### BRANO FORNITO
++++++++
L'ALTERNATIVA DI CUI NESSUNO PARLA
Basta conoscere i tempi d’attesa per capire che c’è qualcosa che non va. Eppure, per le prime visite specialistiche ed esami diagnostici sono previsti tempi massimi di attesa: rispettivamente di 30 e 60 giorni. Che non vengano rispettati, lo si vede ogni giorno agli sportelli, spesso senza essere informati dell’alternativa che da il diritto, se non c'è posto, a un appuntamento, nei tempi previsti, in intramoenia, cioè con il medico dipendente della struttura, ma in regime libero-professionale: pagherà l’Azienda sanitaria e il paziente dovrà versare solo il ticket. Lo prevede una legge dal 1998, ma raramente, allo sportello, se lo ricordano.
++++++++
[Record del dataset]

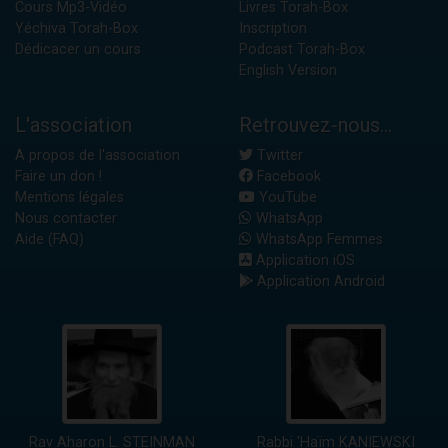
Cours Mp3-Vidéo
Livres Torah-Box
Yéchiva Torah-Box
Inscription
Dédicacer un cours
Podcast Torah-Box
English Version
L'association
Retrouvez-nous...
A propos de l'association
Twitter
Faire un don !
Facebook
Mentions légales
YouTube
Nous contacter
WhatsApp
Aide (FAQ)
WhatsApp Femmes
Application iOS
Application Android
Rav Aharon L. STEINMAN
Rabbi 'Haïm KANIEWSKI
++++++++
Prosegui il brano sui tempi d'attesa nella sanità e sul diritto all'intramoenia, ripartendo dopo la sua ultima frase. I record provengono da una fonte diversa da quella del brano.

Le ragioni alla base delle infinite liste d’attesa, tra tagli e inefficienze, sono tante. Ad esempio, non dappertutto c’è ancora un Centro Unico di prenotazione (Cup) a cui rivolgersi e che vede i primi posti liberi negli ospedali della zona e smista i pazienti tra i vari centri. Alla mancanza di informatizzazione, si aggiunge il fenomeno della mobilità sanitaria che vede tanti cittadini spostarsi verso le regioni più efficienti: un fenomeno che riguarda soprattutto il Sud e che, se da un lato è causato anche dalle lunghe liste d’attesa da cui si tenta la fuga, dall’altro contribuisce a squilibrarle ancora di più. E con costi elevati per i rimborsi milionari che varie Regioni del Sud devono soprattutto a Lombardia, Emilia Romagna e Toscana, che hanno curato i loro residenti. Così sempre più soldi finiscono nelle casse delle aree più virtuose, sempre meno ne restano in quelle più povere, in cui c'è già meno prevenzione ed efficienza in cui le liste d'attesa non potranno che risentirne e dove, chi non si sposta per curarsi, alla fine si rivolge sempre di più al privato: un cane che si morde la coda.
Come se non bastasse, a tutto ciò si aggiunge l’inappropriatezza di tante prescrizioni: troppi esami inutili, prescritti per paura delle denunce dei pazienti o per un’insana abitudine, intasano i già affaticati centri di prenotazione, insieme ai tanti malati cronici, in forte aumento in un paese di anziani come l'Italia.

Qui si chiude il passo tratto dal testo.